> _Prompt_: Find the word "authors" in the data, then copy each line where it is found.

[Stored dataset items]

*** Block opens ***

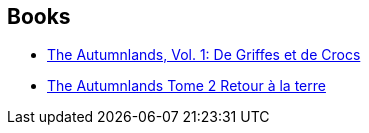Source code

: :jbake-type: post
:jbake-status: published
:jbake-title: Kurt Busiek
:jbake-tags: author
:jbake-date: 2016-07-13
:jbake-depth: ../../
:jbake-uri: goodreads/authors/7338.adoc
:jbake-bigImage: https://images.gr-assets.com/authors/1395515682p5/7338.jpg
:jbake-source: https://www.goodreads.com/author/show/7338
:jbake-style: goodreads goodreads-author no-index

## Books
* link:../books/9782365778350.html[The Autumnlands, Vol. 1: De Griffes et de Crocs]
* link:../books/9782365778367.html[The Autumnlands Tome 2 Retour à la terre]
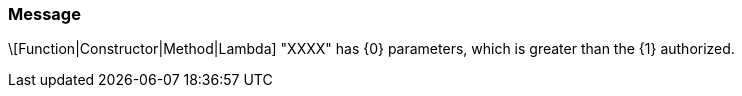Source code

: === Message

\[Function|Constructor|Method|Lambda] "XXXX" has {0} parameters, which is greater than the {1} authorized.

*** Block closes ***

> _Task answer_:
:jbake-uri: goodreads/authors/7338.adoc
:jbake-bigImage: https://images.gr-assets.com/authors/1395515682p5/7338.jpg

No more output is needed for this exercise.